──────── Kutipan Sumber
Kalau denger nama Jepara, pastinya yang
akan terbayang adalah ukiran. Ya, ukiran kayu dari Jepara memang terkenal indah
dan banyak diminati konsumen dari dalam maupun luar negri. Di Jepara juga pernah
lahir seorang RA Kartini yang diakui pemerintah sebagai pahlawan nasional.
Tak banyak yang tahu kalau Jepara pernah
menjadi sebuah kerajaan. Bahkan merupakan satu-satunya kerajaan Islam bercorak
maritim di tanah Jawa. Angkatan laut Jepara terkenal tangguh dan sering dikirim
untuk ikut mengusir penjajah yang ingin menguasai Nusantara.
![]() |
Foto diambil dari sini |
Dan di kerajaan Jepara inilah, Ratu Kalinyamat bertahta. Nama asli beliau adalah Retna Kencana. Beliau putri Sultan Trenggana dari kerajaan Demak dan juga cucu dari Raden Patah pendiri kerajaan Demak.
Retna Kencana tumbuh dewasa di tengah
konflik kekuasaan yang terjadi di kerajaan Demak. Konflik yang terjadi antara
Pangeran Trenggana dan Pangeran Sekar itu mengerucut hingga terjadi pembunuhan
Pangeran Sekar oleh Pangeran Prawoto (putra Pangeran Trenggana).
Tidak terima dengan kematian ayahnya, Arya
Penangsang, putra pangeran sekar mengutus orang untuk menghabisi pangeran
prawoto dan keluarganya. Bahkan suami Retna Kencana, pangeran Hadiri pun tidak
luput dari usah pembunuhan ini.
Fyuh, *lap keringet. Berasa nulis skenario
sinetron. Yah, apa mau dikata memang sejarahnya begitu. Harus ditulis apa
adanya.
────────────────
──────── Isi Data
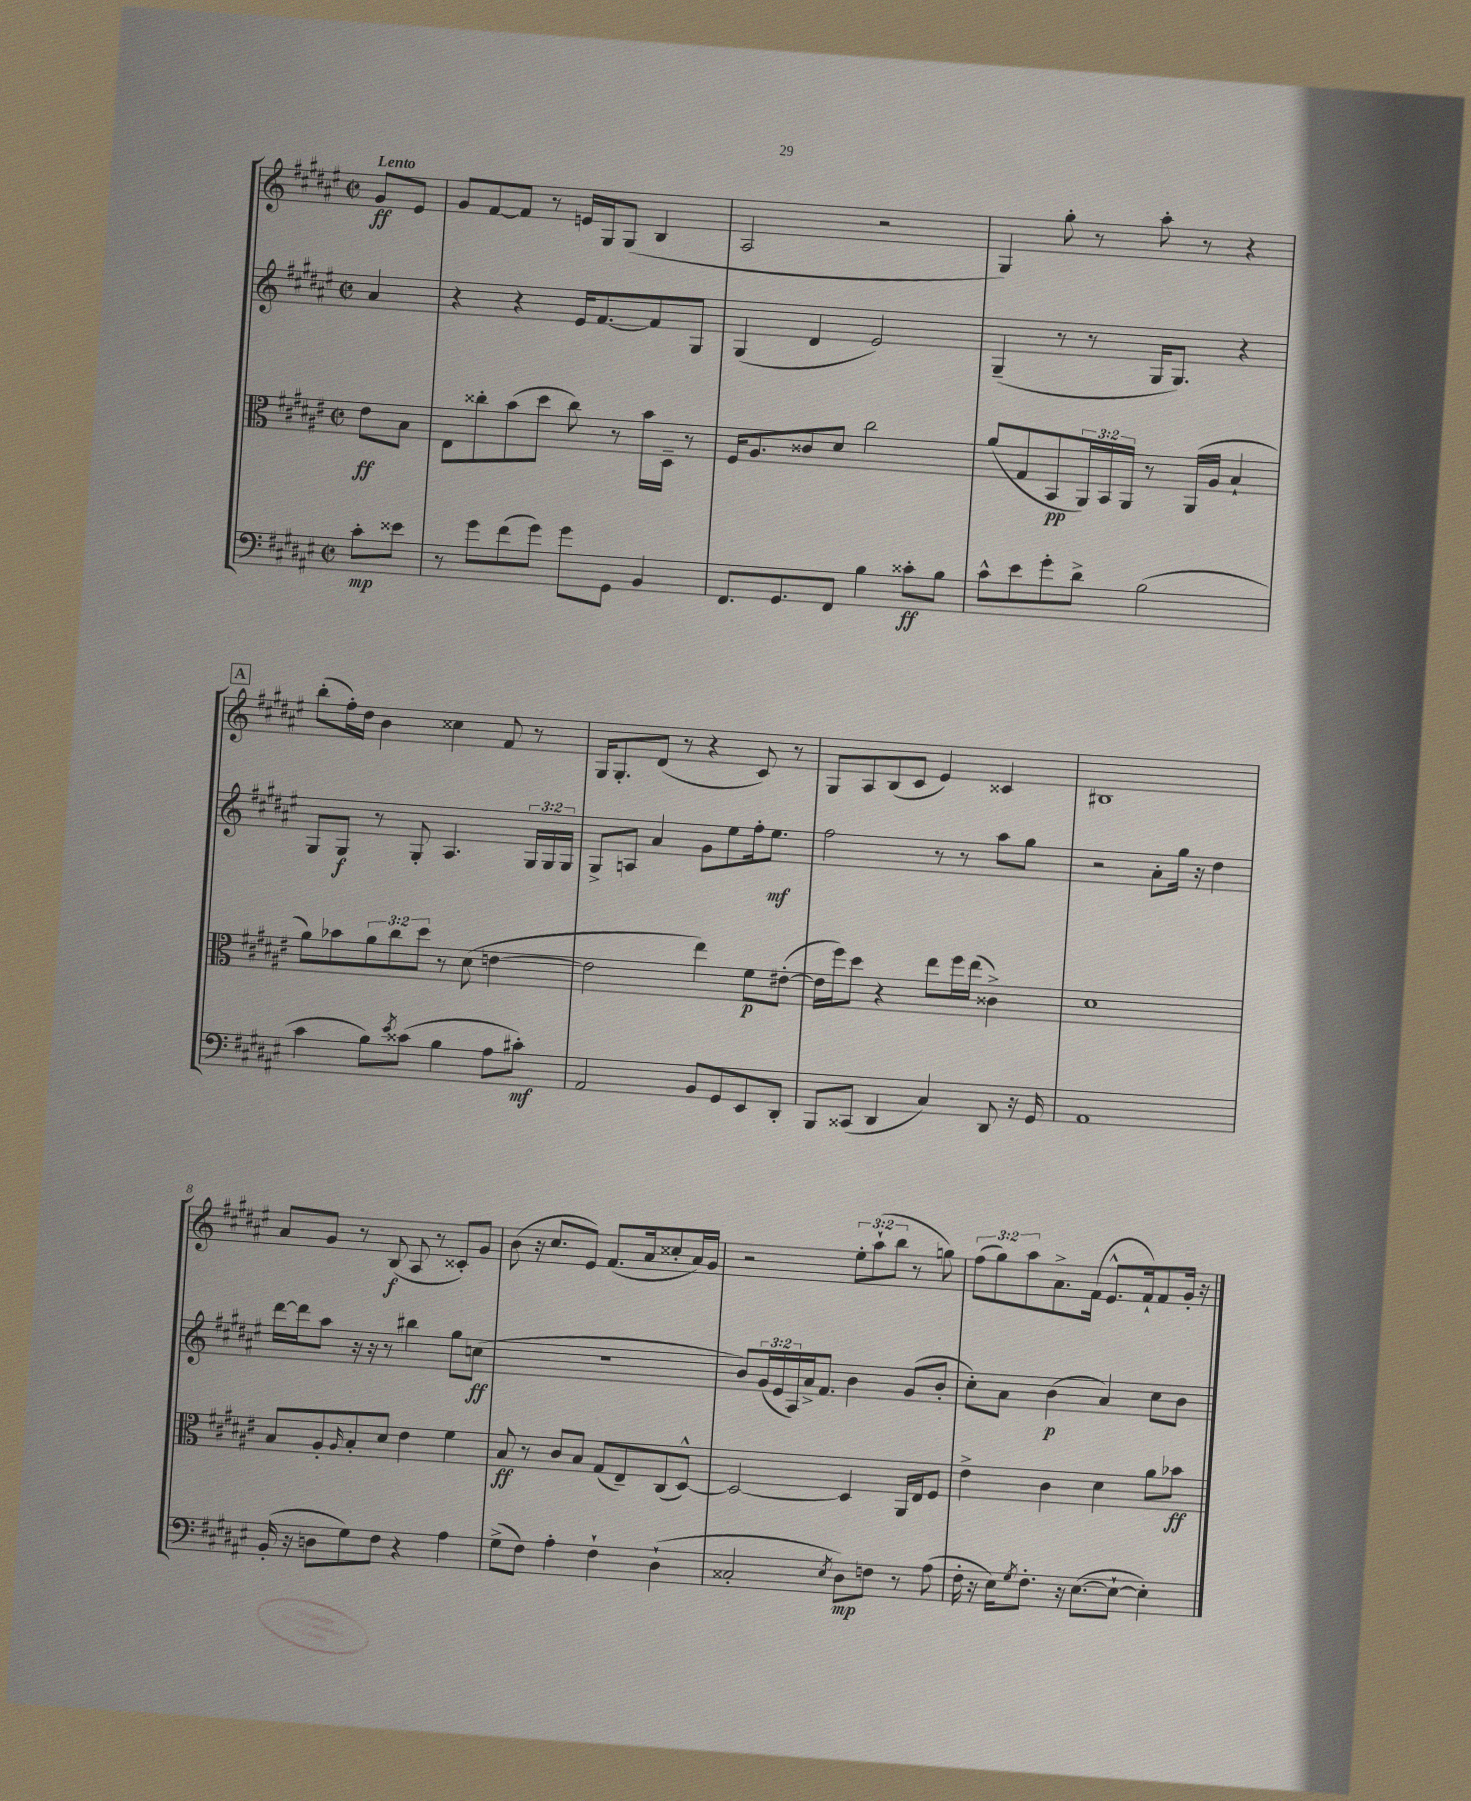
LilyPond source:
────────────────
### Tugas dan Latihan
A. Menurut tulisan tentang Jepara, siapa nama asli Ratu Kalinyamat?
B. Teruskan tulisan tentang Jepara setelah kalimat terakhirnya.

### Hasil Latihan
A. Retna Kencana.

B.
Setelah suaminya terbunuh, Retna Kencana
naik tahta dengan gelar Ratu Kalinyamat. Di bawah kepemimpinan Ratu Kalinyamat
inilah, perang saudara ini bisa dihentikan.
Ratu Kalinyamat naik tahta di tahun 1549
dan memerintah selama 30 tahun (1549-1579). Cukup lama, ya. Selama masa
pemerintahannyalah, Jepara mencapai puncak kejayaanya.
Meski merupakan bagian dari kerajaan Demak,
pada kenyataannya, Jepara memiliki kekuasaan dan wibawa yang lebih tinggi. Saat
itu Kesultanan Demak berada di bawah kepemimpinan Pangeran Pangiri putra bungsu
Sultan Trenggana.
Ratu kalinyamat menjadikan pelabuhan Jepara
sebagai pelabuhan transit bagi perdagangan Nusantara. Sehingga, pelabuhan
Jepara menjadi tempat transaksi perdagangan internasional. Beliau memungut
cukai bagi setiap kapal yang bertransaksi di pelabuhan Jepara.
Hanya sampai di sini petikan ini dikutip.